First Impressions: I really liked the world of climate change Helskinki that you were thrown into as it was all enveloping and completely believable. There is chaos but the city is still functioning and recognisable. You are treated to this consistent world all the way through the novel and again, like in Tuomainen’s Dark as My Heart, I wish I knew Helsinki better to fully appreciate his descriptions.

Highlights: There was lots associated with the climate change world I enjoyed and found thoughtful like the refugee problems; although the context was different the social problems and attitudes were the same as we have now. I loved the author’s cool and poetic writing style and the way Tapani seems detached from his surroundings. The security companies and police operations were interesting (and probably recognisable today in some corrupt countries) as were the differences between the wealthy and ordinary citizens.

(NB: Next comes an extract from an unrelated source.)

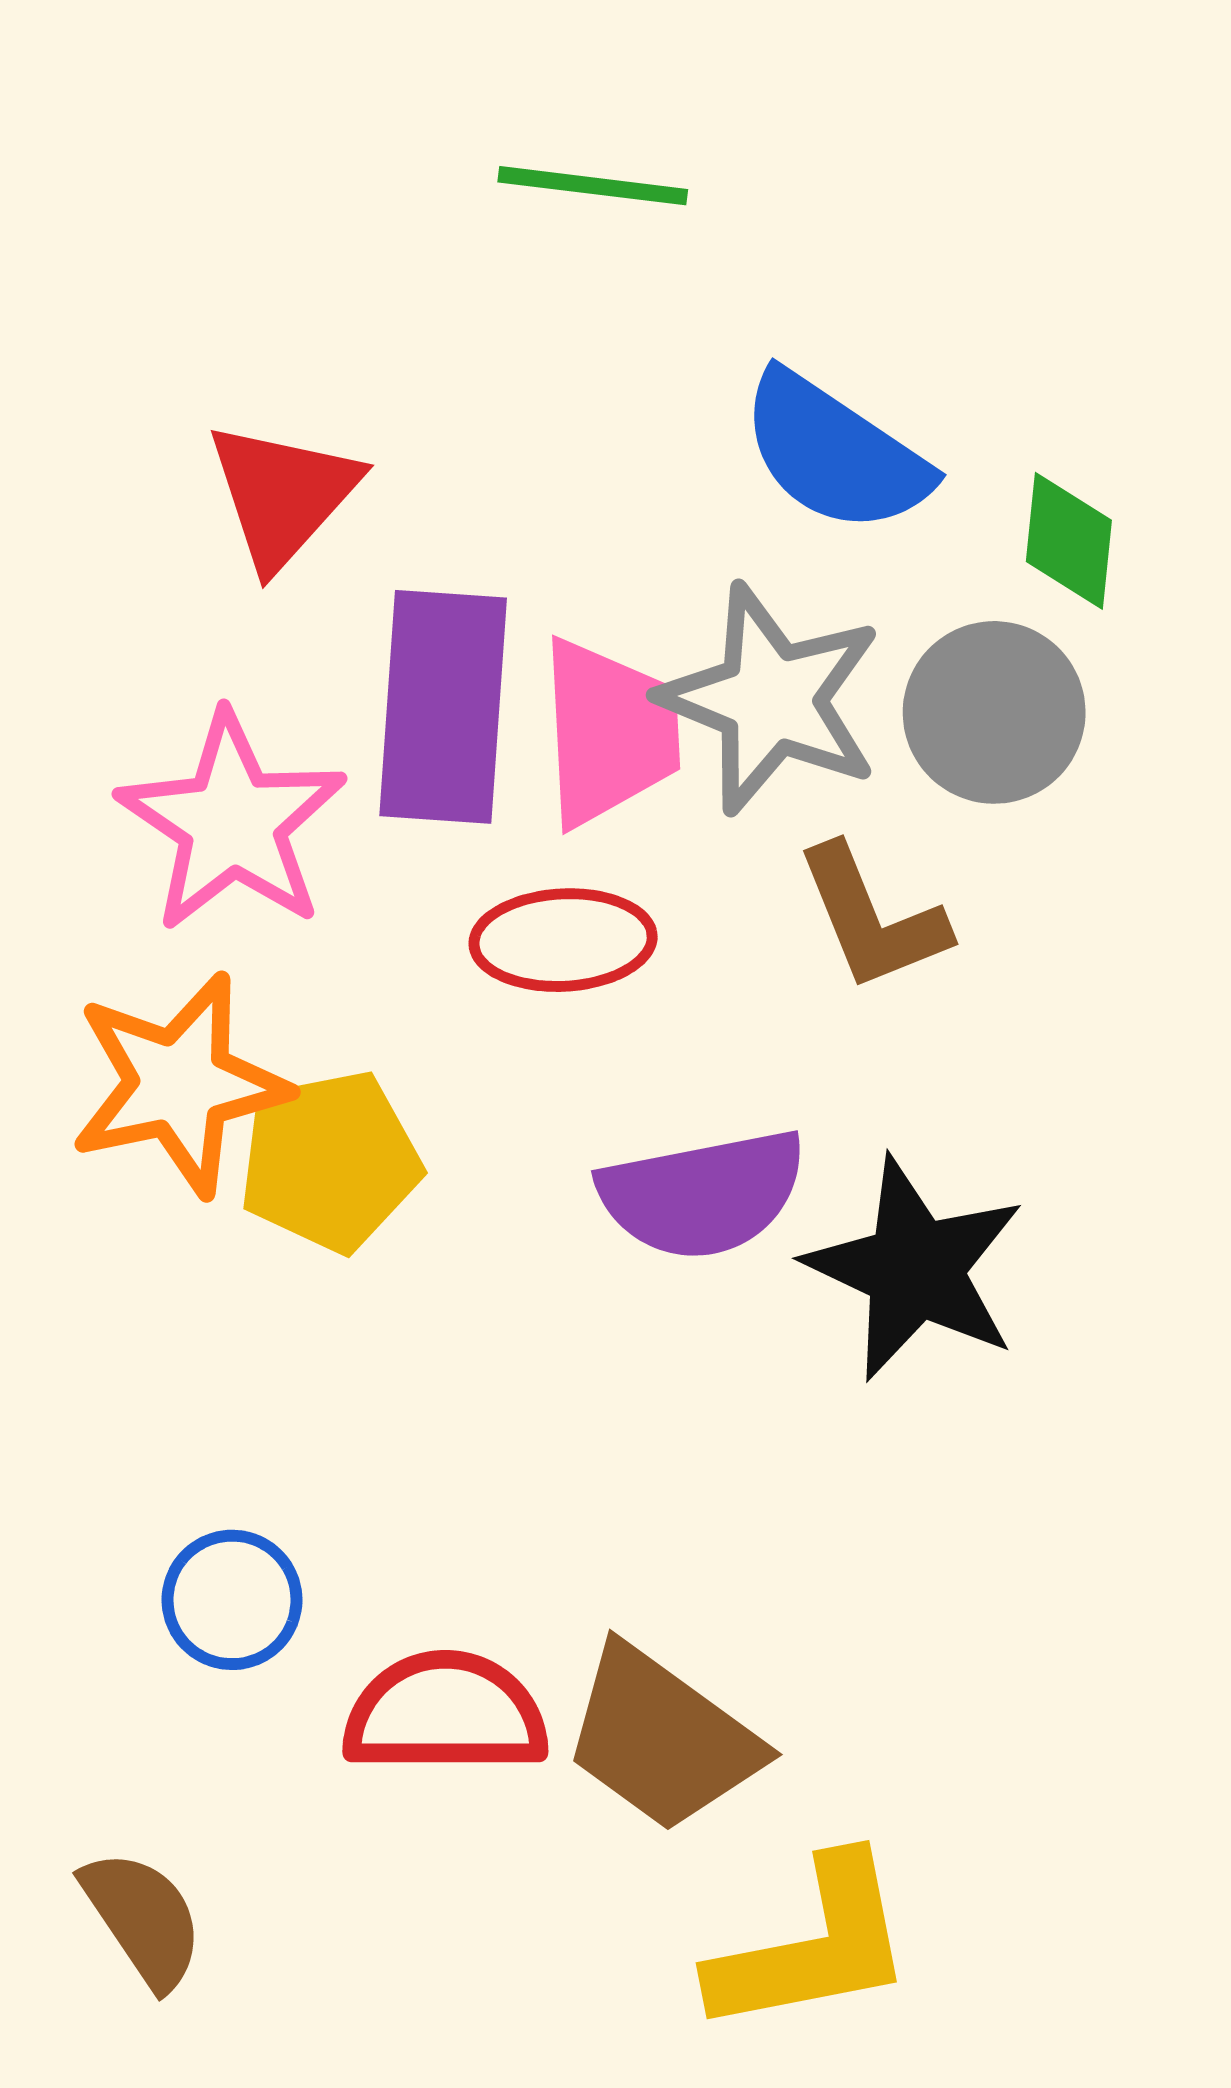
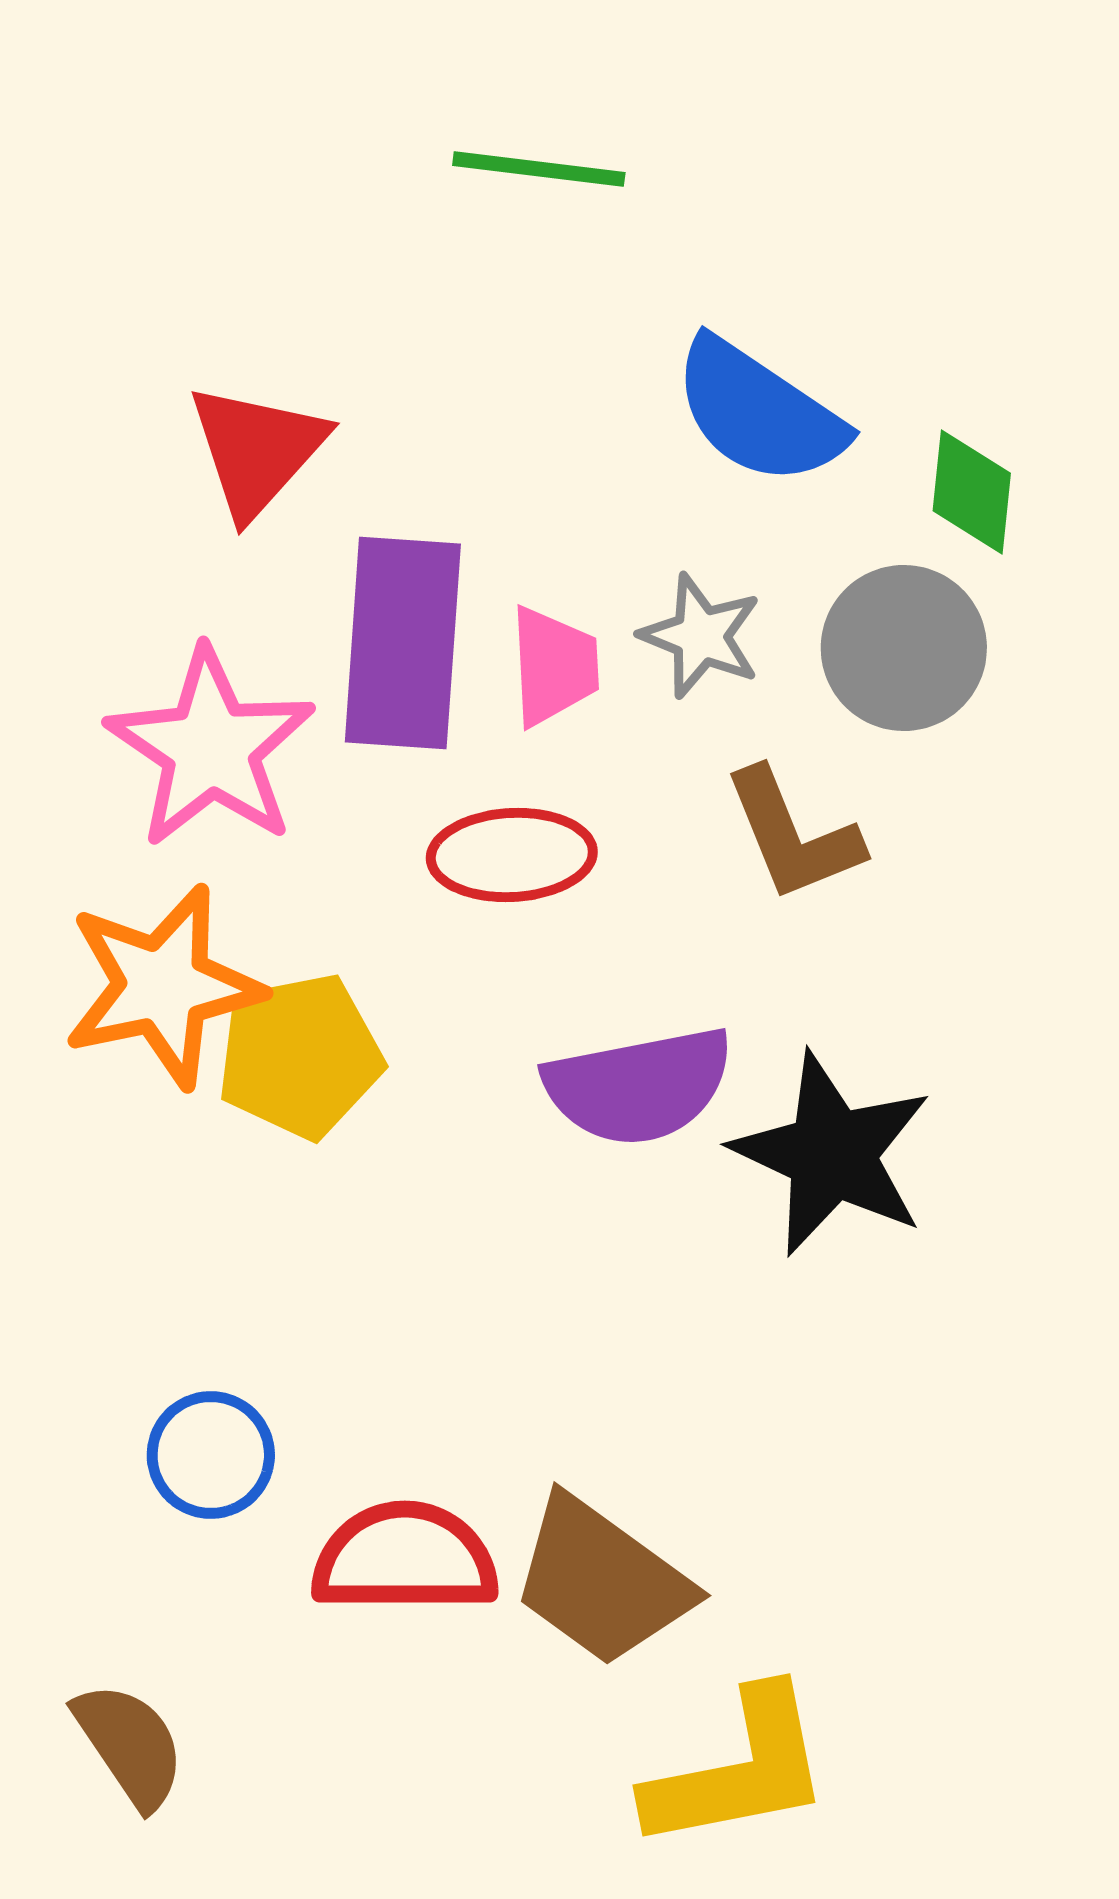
gray star: (771, 699) -> (701, 636), size x0.6
pink trapezoid: (609, 732) -> (554, 666), size x0.7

If I was an editor: What an original novel! Could it be longer to draw out the intrigue?

Overall: A fantastic noir/serial killer/climate change mash up. I’m all in on Cli-Fi if this is the benchmark!

 

5

Zany Combinations: A Wrong Turn at the Office of Unmade Lists

A Wrong Turn at the Office of Unmade ListsA Wrong Turn at the Office of Unmade Lists by Jane Rawson

Winner of The Most Underrated Book of the Year 2014. How can I resist!

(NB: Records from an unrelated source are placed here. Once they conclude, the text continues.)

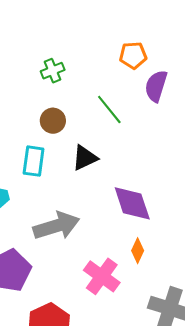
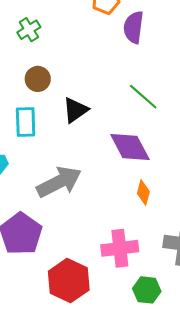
green line: (109, 110) -> (143, 97), moved
pink cross: (102, 276) -> (120, 248), moved, turned -33

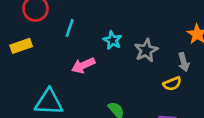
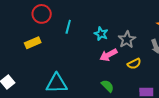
pink arrow: (83, 65) -> (108, 55), moved
yellow semicircle: (172, 84) -> (134, 64), moved

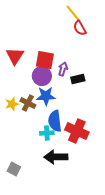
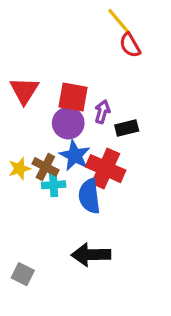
blue star: (46, 96) -> (75, 156), turned 30
red cross: (77, 131) -> (106, 169), moved
cyan cross: (47, 133) -> (54, 185), moved

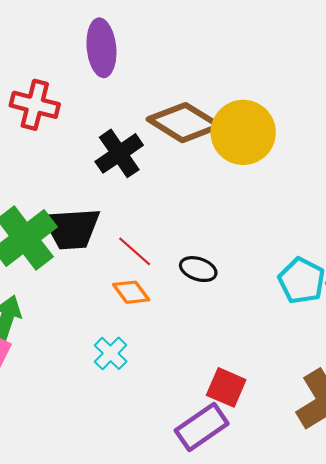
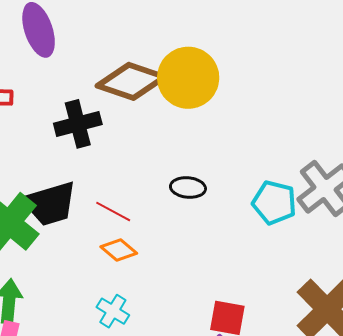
black cross: (119, 153) -> (78, 124), turned 33
black ellipse: (198, 269) -> (188, 188), moved

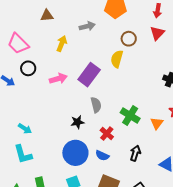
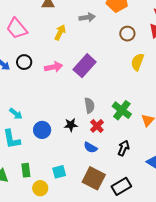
yellow semicircle: (117, 59) -> (137, 62), moved
black circle: (28, 68) -> (24, 62), moved
gray semicircle: (96, 105) -> (89, 105), moved
black star: (78, 122) -> (71, 125), moved
blue circle: (75, 153) -> (42, 130), moved, size x0.7

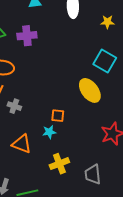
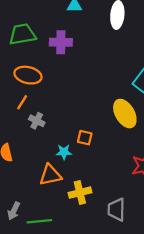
cyan star: (49, 132) -> (64, 152), moved
orange triangle: (22, 144) -> (50, 175), moved, turned -40

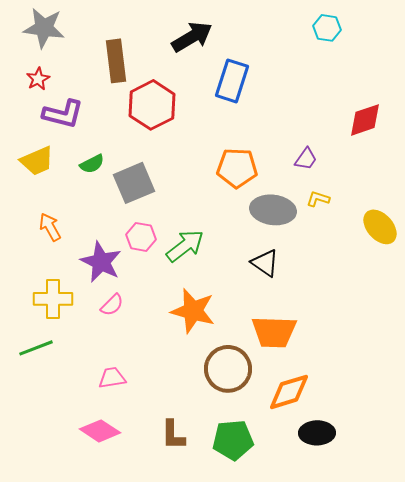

Future Melbourne is bearing the brunt of climate change with UN Peacekeepers keeping order. Caddy camps by the Maribyrnong River and ekes out a living doing odd jobs organised for her by businessman Ray. When Ray makes a trade for some old maps he falls through the cracks (literally) and meets a brother and sister who are travelling across the USA on a quest to stand in every 25 foot square of the country. 

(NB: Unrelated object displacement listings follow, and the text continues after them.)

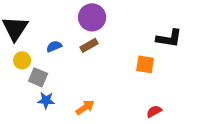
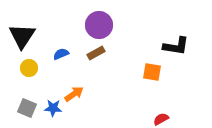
gray square: (38, 77) -> (27, 108), moved
orange arrow: (85, 107) -> (74, 94), moved

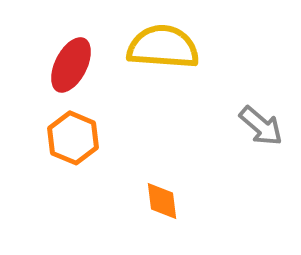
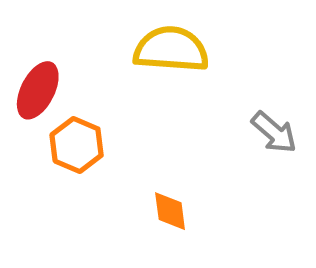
red ellipse: (71, 65) -> (38, 90), moved

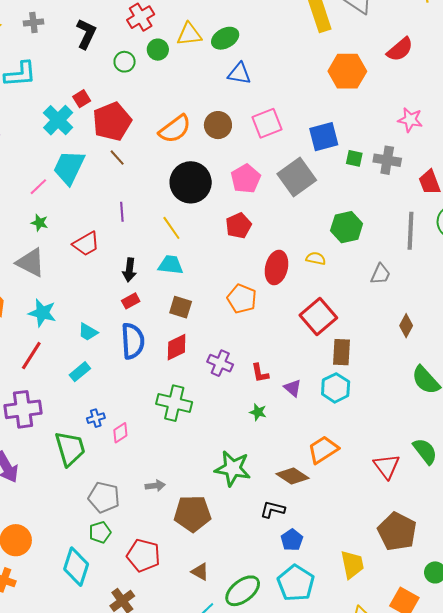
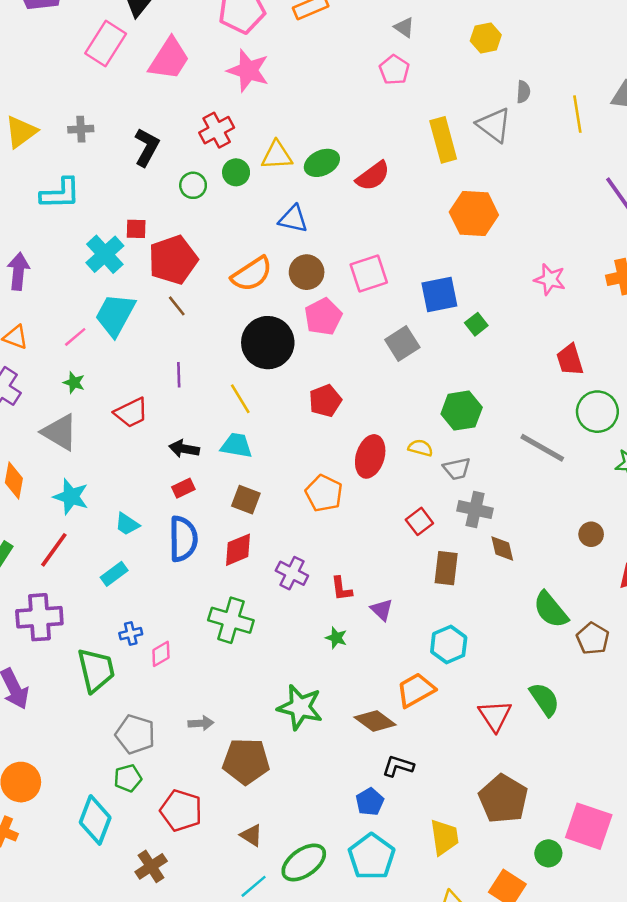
red semicircle: (400, 49) -> (373, 176), moved
blue triangle: (239, 74) -> (293, 219), moved
red square: (82, 99) -> (136, 229), turned 30
green square: (354, 158) -> (476, 324), turned 36
gray cross: (387, 160) -> (475, 510), moved
gray square: (297, 177) -> (402, 344), size x0.7
pink pentagon: (246, 179) -> (323, 317), moved
gray line: (410, 231) -> (542, 448), moved, turned -66
black arrow: (129, 270) -> (184, 449), turned 90
gray trapezoid: (380, 274) -> (457, 469), moved, turned 50
red square: (318, 317) -> (419, 521), size x0.6
brown diamond: (406, 326) -> (502, 549), moved, turned -45
cyan hexagon: (336, 388) -> (449, 645), moved
black L-shape: (273, 509) -> (398, 766), moved

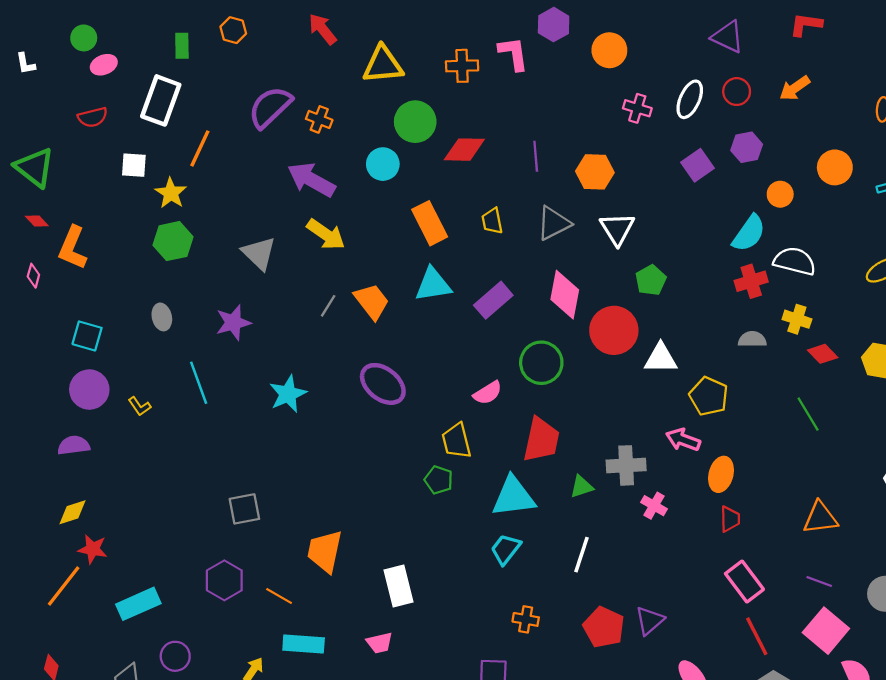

First Impressions: Climate change Melbourne is (scarily) realistic.

Highlights: Amazingly creative. That is the only way to summarise this novel. To have two disparate plot lines and seemlessly mesh them together so well is a rare thing. I have read some reviews that say it became a bit too abstract but I disagree. It was all perfectly balanced. One minute you are parched and sitting with Caddy in an unairconditioned bar with some UN soldiers and the next minute… Well, that’s just giving it away! Also, of you can’t tell, I liked reading about futuristic Melbourne. It is a very interesting society with a huge gulf between the haves and the have nots who all seem to operate off the radar in black market dealings. It made Caddy’s life very interesting!

If I was an editor: and a brash young writer boasted to me they completed a creative writing course, I wouldn’t expect anything less than the cleverness and imagination of this novel. Rawson is naturally an innovative writer and consequently has not had to enrol in such a course to unleash her imagination. However, being able to concentrate on her work at Varuna writers retreat was well worth it (although this has been for her next book I have since discovered; see comments!).

Overall: Yikes, imagine a world where vodka cruisers are a high demand black market item! Is that what climate change will bring us to??????